Quando il passato non è più conciliabile con i valori del presente, la tentazione di cancellarlo dai nostri ricordi prende il sopravvento, quasi potessimo “cancellare la storia”.
In un clima di grande attenzione sociale e mediatica ai temi dell’inclusione e dei diritti umani, adoperarsi a fondo per correggere la rotta intrapresa in passato è indispensabile. Convinti della direzione scelta, diventa però sempre più difficile accettare ciò che è stato come parte del percorso che ci ha portati al punto in cui ci troviamo. Sulla scia della cancel culture, sembra infatti molto più semplice disfarsi di tutto quanto non rientri nella nostra attuale visione del mondo. Spesso scegliamo dunque di ignorare, modificare, o addirittura negare gli aspetti del passato che fatichiamo a digerire. Eppure, come possiamo anche solo pensare di voler “cancellare la storia”? Quella stessa Storia che Cicerone definiva “testimone dei tempi, luce della verità, vita della memoria, maestra di vita“. Chi mai potrà insegnarci a leggere il tempo che viviamo, se non Lei?
“Il tempo è un distendersi dell’anima”
Il filosofo s. Agostino d’Ippona sosteneva che il presente fosse l’unico tempo che ci appartiene davvero. Riteneva infatti che fosse impossibile pensare al futuro o al passato svincolandoci dal momento presente in cui concepiamo quel pensiero. Agostino definiva il tempo come un distendersi dell’anima umana attraverso tre dimensioni: presente del presente, presente del futuro e presente del passato, ovvero l’istante in cui viviamo, le nostre aspettative, e il tempo del ricordo. Tutto quello che abbiamo del passato è dunque il ricordo, personale o collettivo che sia. Ciò che è accaduto si trova infatti al di fuori della nostra portata e possiamo solo cercare di comprenderlo. Perché quando comprendere è impossibile, è proprio allora che diventa essenziale riuscirci. Conoscere la storia è infatti fondamentale per cercare di interpretarla con gli occhi di chi l’ha vissuta e, quando necessario, condannarla affinché non possa ripetersi.
Se allarghiamo la prospettiva…
Tra un presente amaro e un futuro che si fa ogni giorno più incerto, le tragedie del tempo che viviamo ci costringono a uno scontro collettivo con una scomoda realtà. Non esiste diritto che non ci sia accordato da una qualche forma di istituzione, né umana giustizia che abbia giurisdizione sugli accidenti del mondo. Al venir meno delle piccole e grandi cose su cui abbiamo costruito le nostre esistenze, ci rendiamo conto di quanto esse non fossero affatto scontate.
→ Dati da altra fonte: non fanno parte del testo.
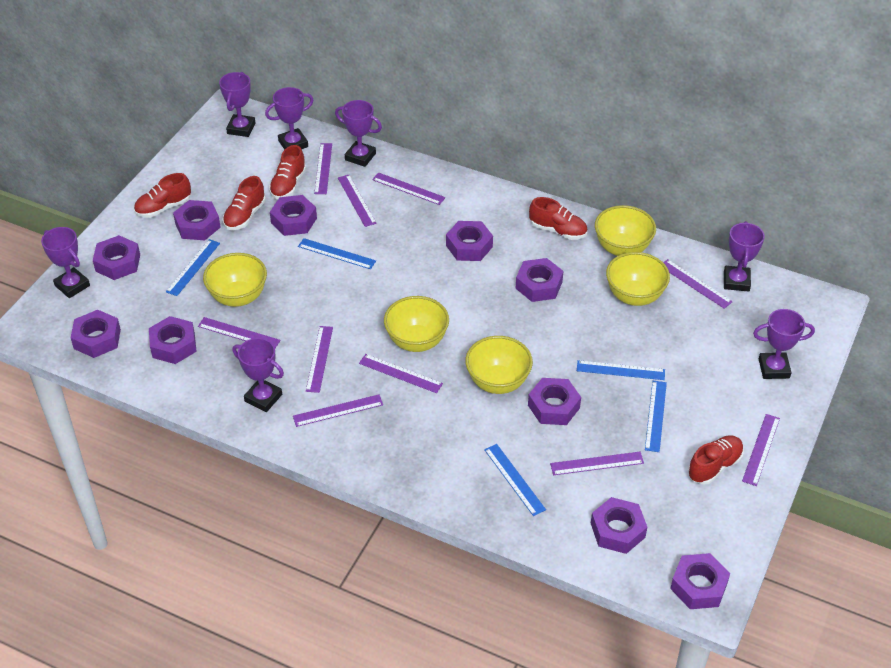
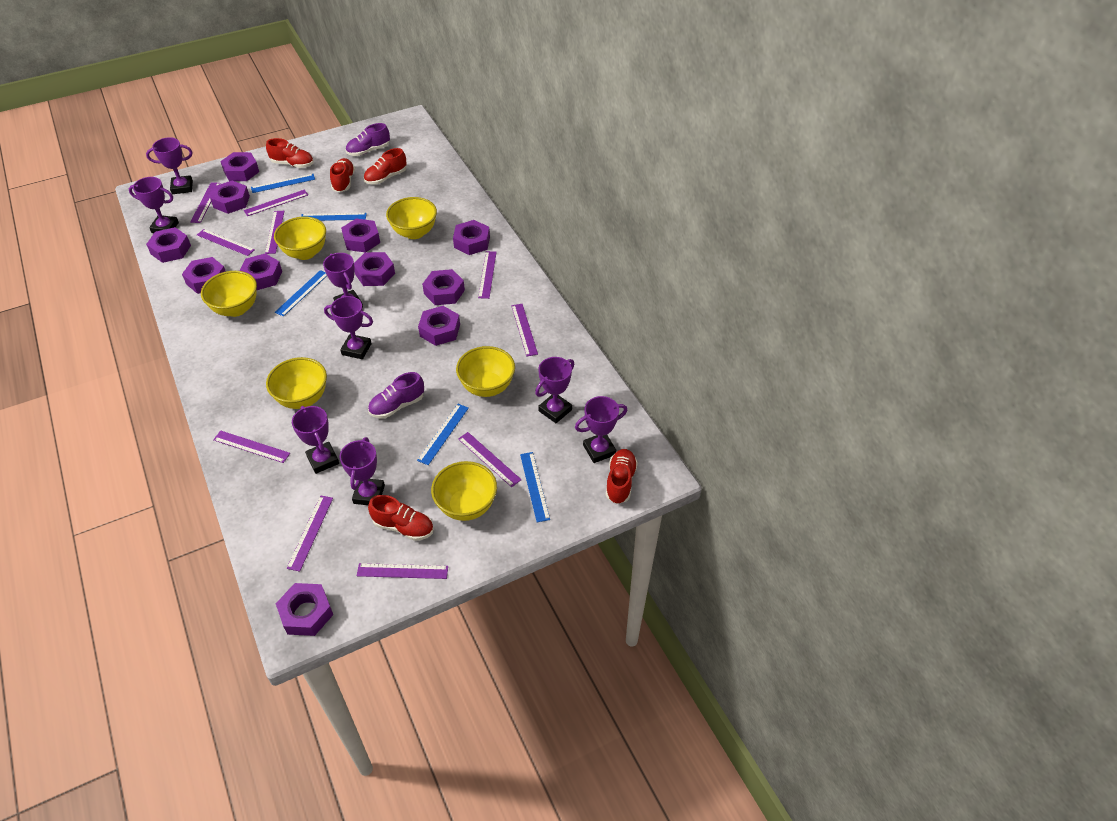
purple nut: 10 -> 11
purple shoe: 0 -> 2
purple trophy: 7 -> 8
yellow bowl: 5 -> 6

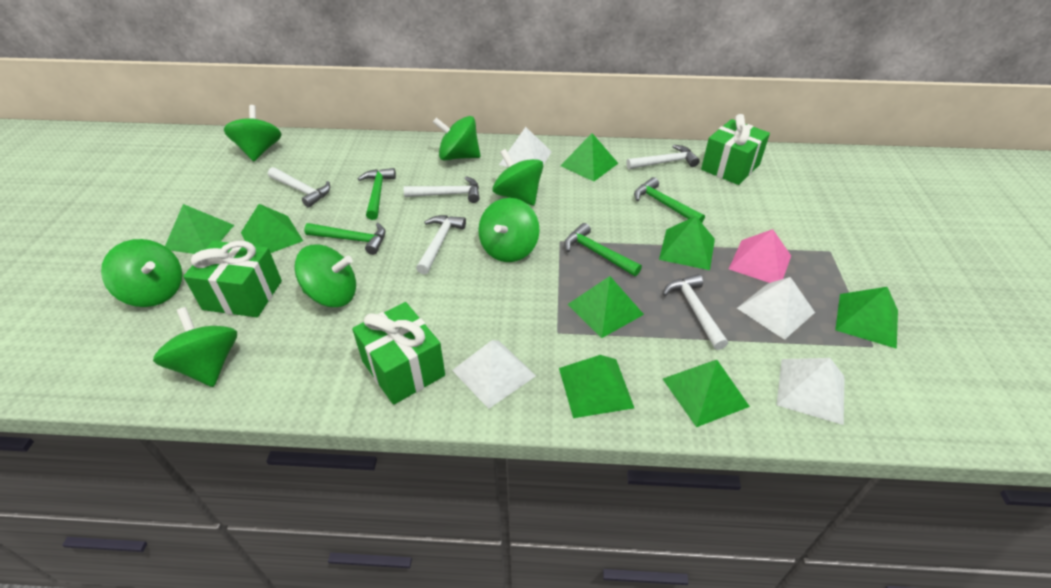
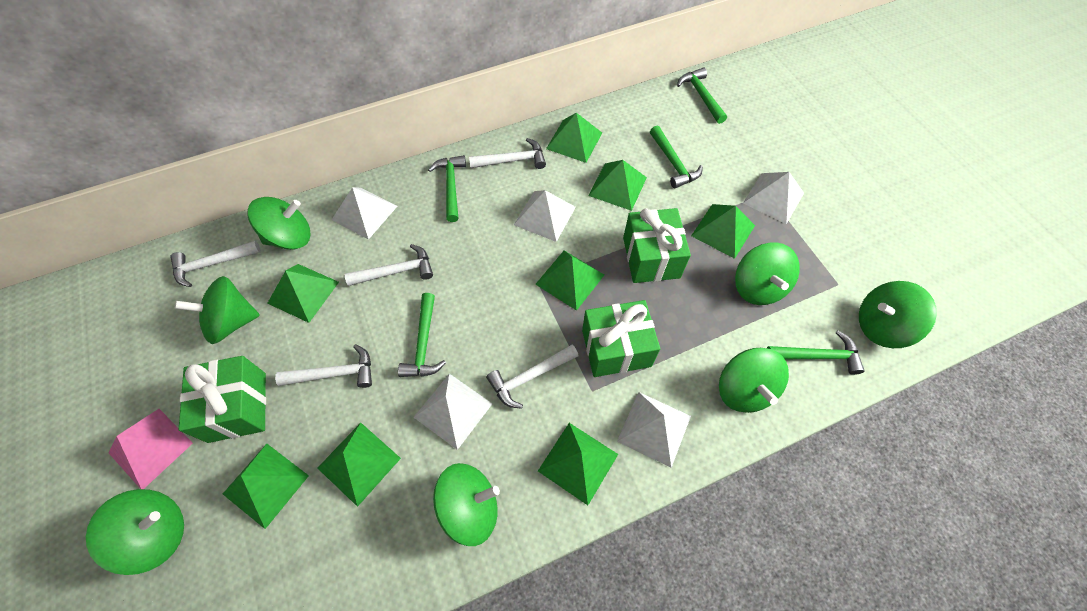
green hammer: 4 -> 5
white pyramid: 4 -> 5

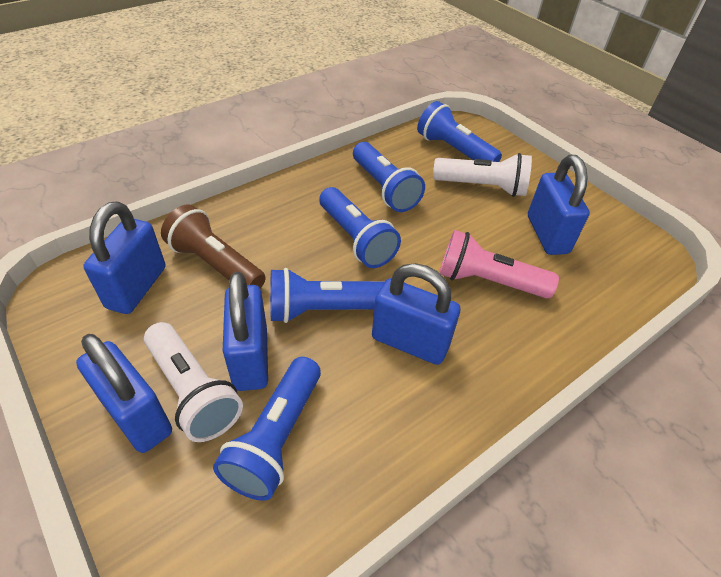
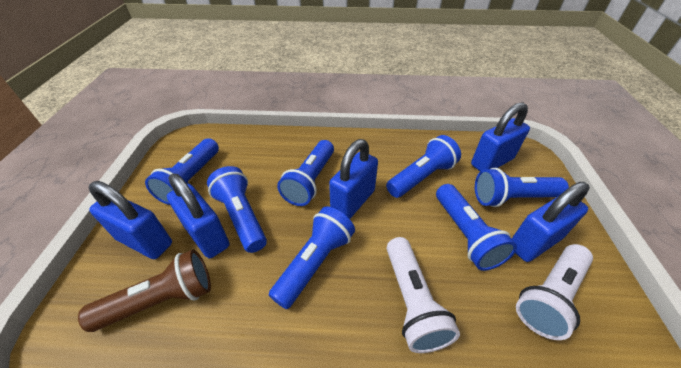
blue flashlight: 5 -> 7
pink flashlight: 1 -> 0

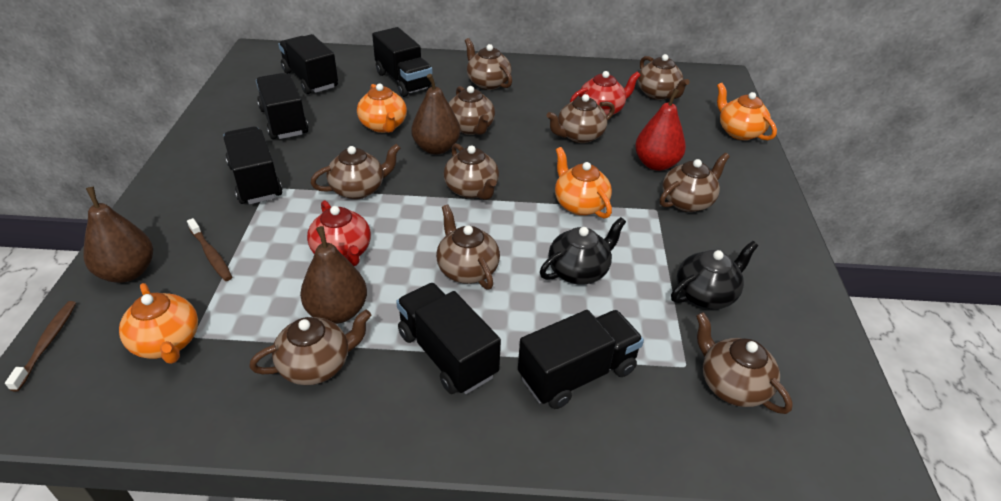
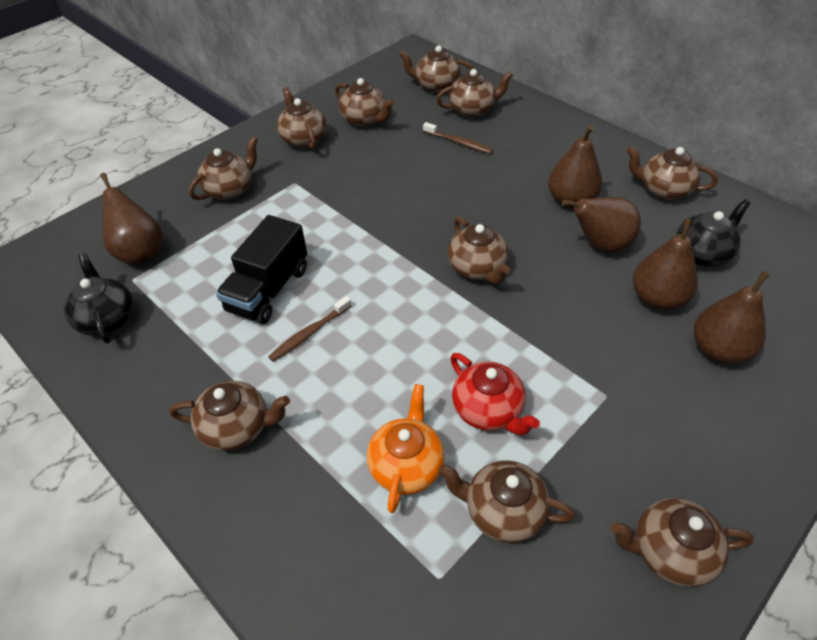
black truck: 6 -> 1
brown pear: 3 -> 5
orange teapot: 4 -> 1
red pear: 1 -> 0
red teapot: 2 -> 1

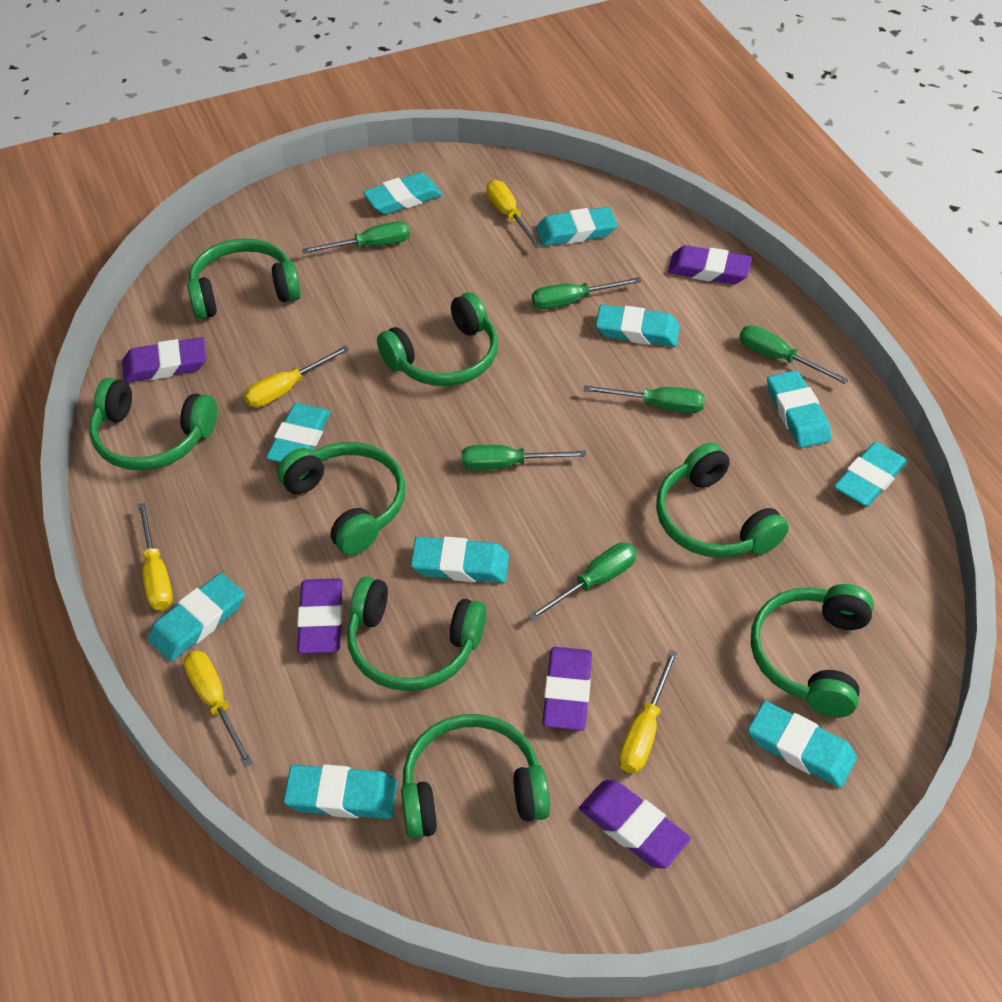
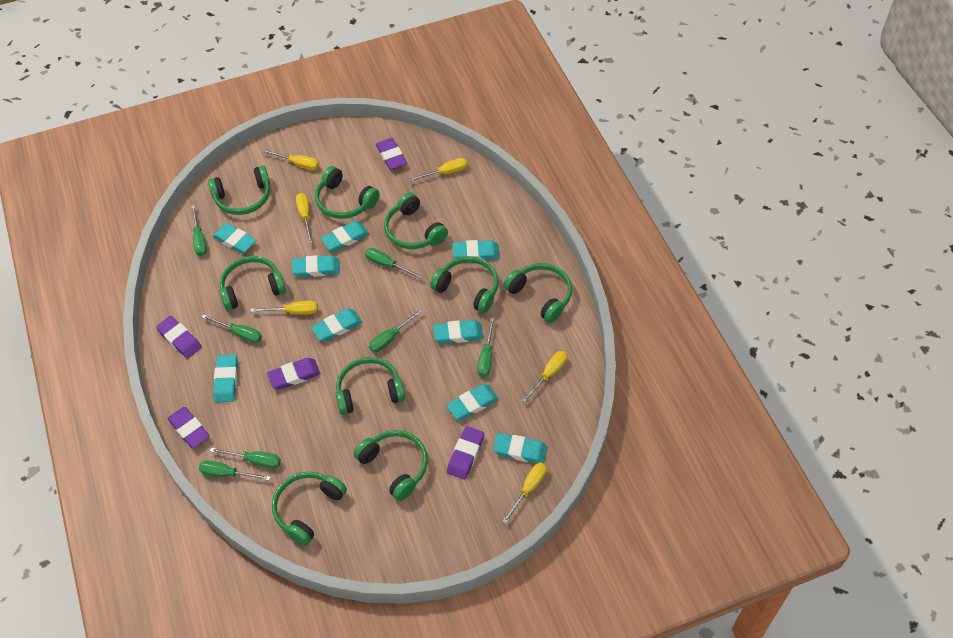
green headphones: 8 -> 9
green screwdriver: 6 -> 7
turquoise eraser: 10 -> 9
yellow screwdriver: 5 -> 6

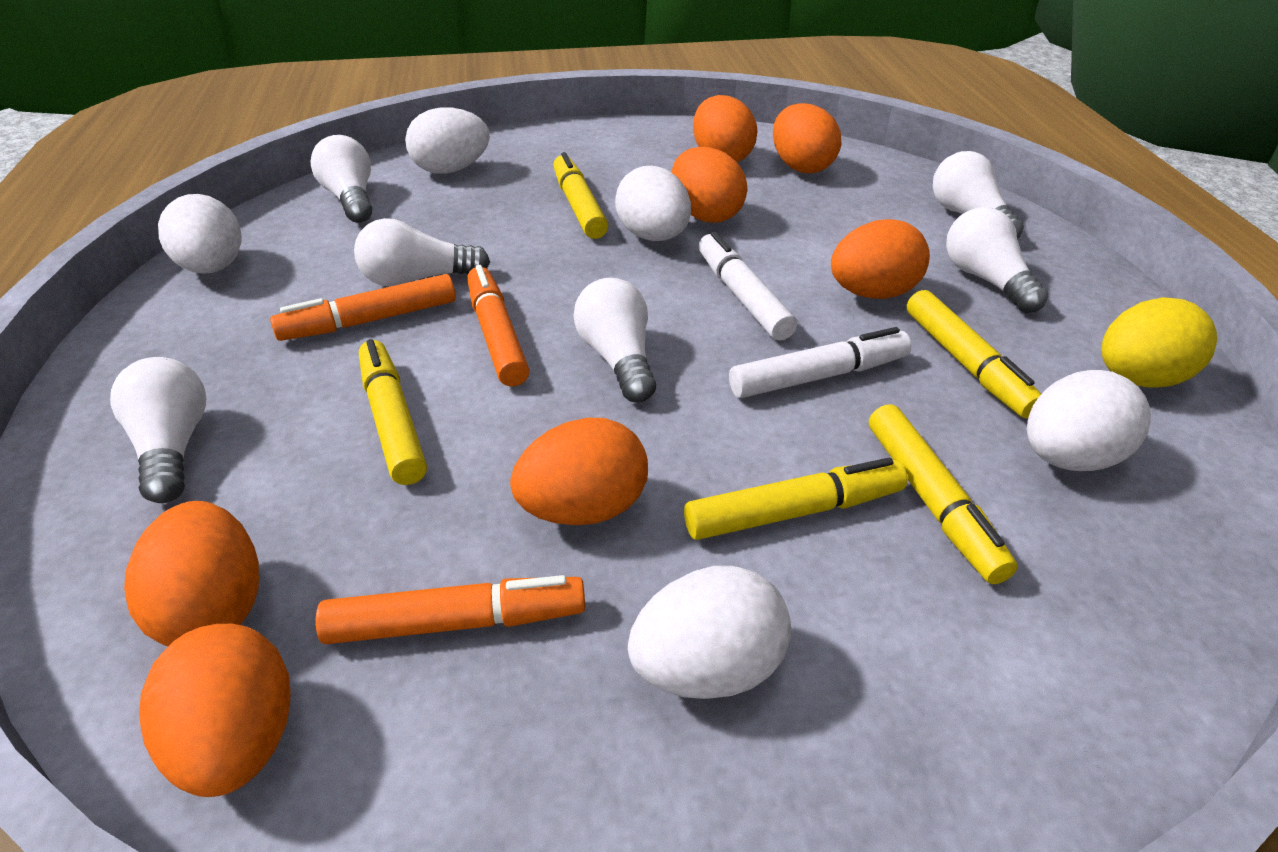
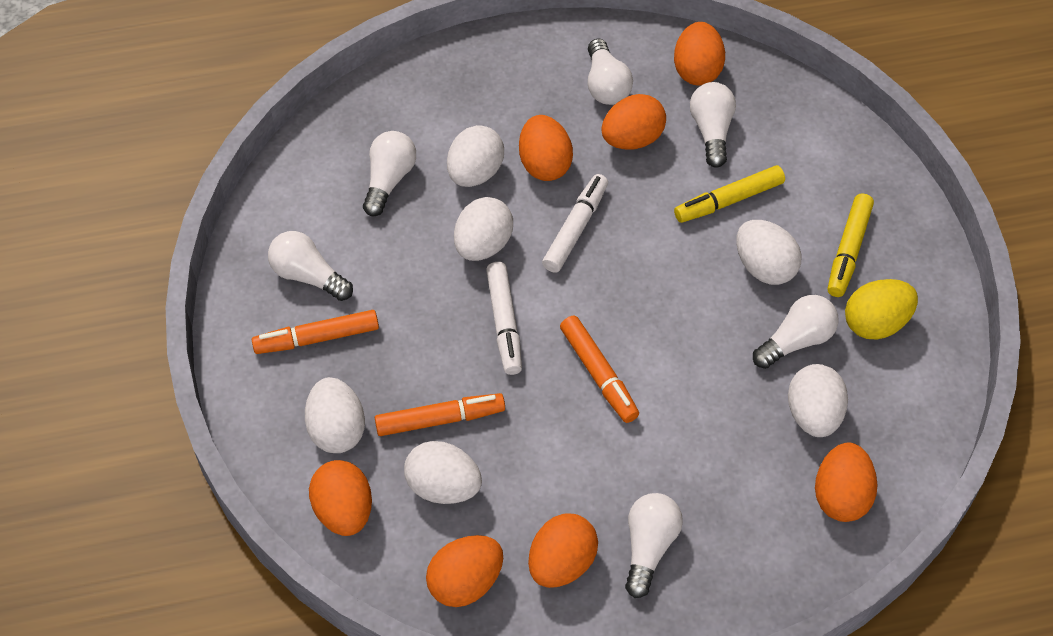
white egg: 5 -> 6
yellow marker: 5 -> 2

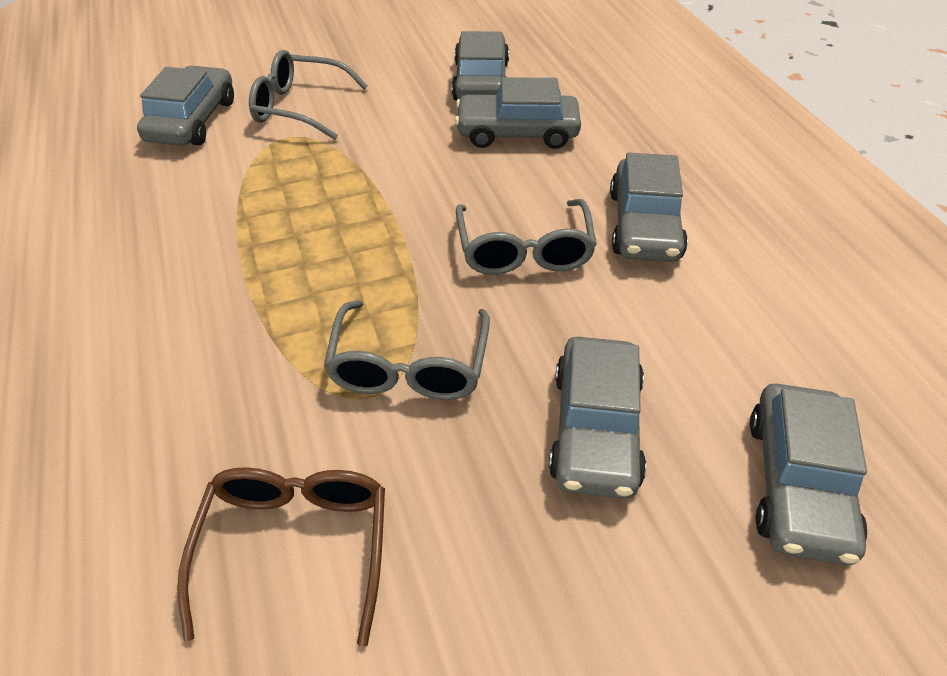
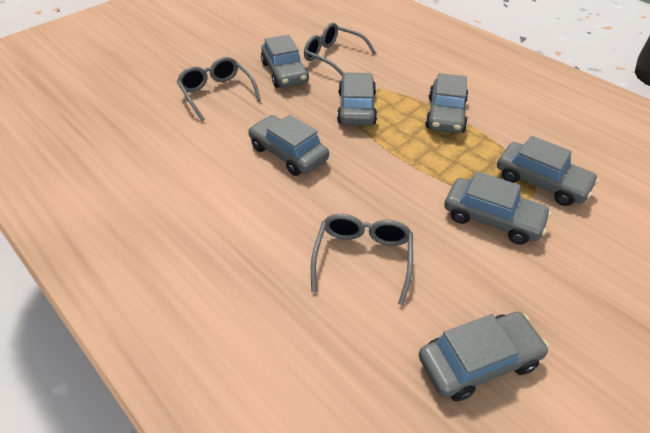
brown glasses: 1 -> 0
grey car: 6 -> 7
Pur cercando di renderci noi stessi artefici del “cambiamento che vorremmo vedere nel mondo”, assistiamo quindi inermi allo stravolgimento di quanto abbiamo ereditato dalle generazioni precedenti e finora considerato nostro diritto naturale.
Eppure tutto questo ci aiuta a crescere ed evolverci, a portare avanti i nostri ideali e opporci con forza alle storture di un passato che troppo spesso sentiamo estraneo. Un passato che fa male conoscere, che talvolta vorremmo rinunciare a capire, perché dimenticare sarebbe molto più semplice. Quanto è facile giudicare quel passato con gli occhi del presente? Quanto, invece, impariamo e scopriamo di noi esseri umani quando decidiamo di allargare la prospettiva e interpretare il nostro tempo come continuazione di ciò che è stato e che, nostro malgrado, sarà sempre stato?
La prospettiva storica
Ci rendiamo dunque conto di quanto il tentativo di cancellare la storia sia inutile e controproducente. La storia che, analizzata da lontano e in modo forse un po’ semplicistico, sembra un avvicendarsi di tesi e antitesi di hegeliana memoria. Un susseguirsi di costruzione, e distruzione, e ricostruzione. Di figli che negheranno le conclusioni raggiunte dai padri e vedranno, a propria volta, le proprie idee demolite. Forse ci troviamo davanti a un nietzschiano “eterno ritorno dell’identico” che ci sorprenderà e coglierà impreparati ogni qualvolta non avremo fatto tesoro dell’esperienza collettiva dell’umanità. Ogni volta che non avremo imparato dai suoi, o dai nostri, stessi errori. O forse la verità della storia prevarrà sempre su ogni tentativo di soppressione. In questa infinita coazione a ripetere potremo quindi rintracciare, con le parole di María Zambrano, “una sorta di aurora ripetuta e mai pienamente riuscita, protesa verso il futuro“.